Exercise
In the article about Gaël Richard's HI-Audio project, what shortcoming of deep neural networks does he identify?

Extract to read

Posts

Audio and machine learning: Gaël Richard’s award-winning project

Gaël Richard, a researcher in Information Processing at Télécom Paris, has been awarded an Advanced Grant from the European Research Council (ERC) for his project entitled HI-Audio. This initiative aims to develop hybrid approaches that combine signal processing with deep machine learning for the purpose of understanding and analyzing sound.

Artificial intelligence now relies heavily on deep neural networks, which have a major shortcoming: they require very large databases for learning,” says Gaël Richard, a researcher in Information Processing at Télécom Paris. He believes that “using signal models, or physical sound propagation models, in a deep learning algorithm would reduce the amount of data needed for learning while still allowing for the high controllability of the algorithm.” Gaël Richard plans to pursue this breakthrough via his HI-Audio* project, which won an ERC Advanced Grant on April 26, 2022

For example, the integration of physical sound propagation models can improve the characterization and configuration of the types of sound analyzed and help to develop an automatic sound recognition system. “The applications for the methods developed in this project focus on the analysis of music signals and the recognition of sound scenes, which is the identification of the recording’s sound environment (outside, inside, airport) and all the sound sources present,” Gaël Richard explains.

Recorded information
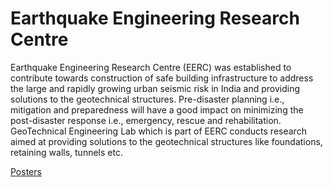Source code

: # Earthquake Engineering Research Centre

Earthquake Engineering Research Centre (EERC) was established to contribute towards construction of safe building infrastructure to address the large and rapidly growing urban seismic risk in India and providing solutions to the geotechnical structures. Pre-disaster planning i.e., mitigation and preparedness will have a good impact on minimizing the post-disaster response i.e., emergency, rescue and rehabilitation. GeoTechnical Engineering Lab which is part of EERC conducts research aimed at providing solutions to the geotechnical structures like foundations, retaining walls, tunnels etc.

[Posters](https://photos.app.goo.gl/nhbA9ZnU1qQmJSuM6)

Task output
They require very large databases for learning.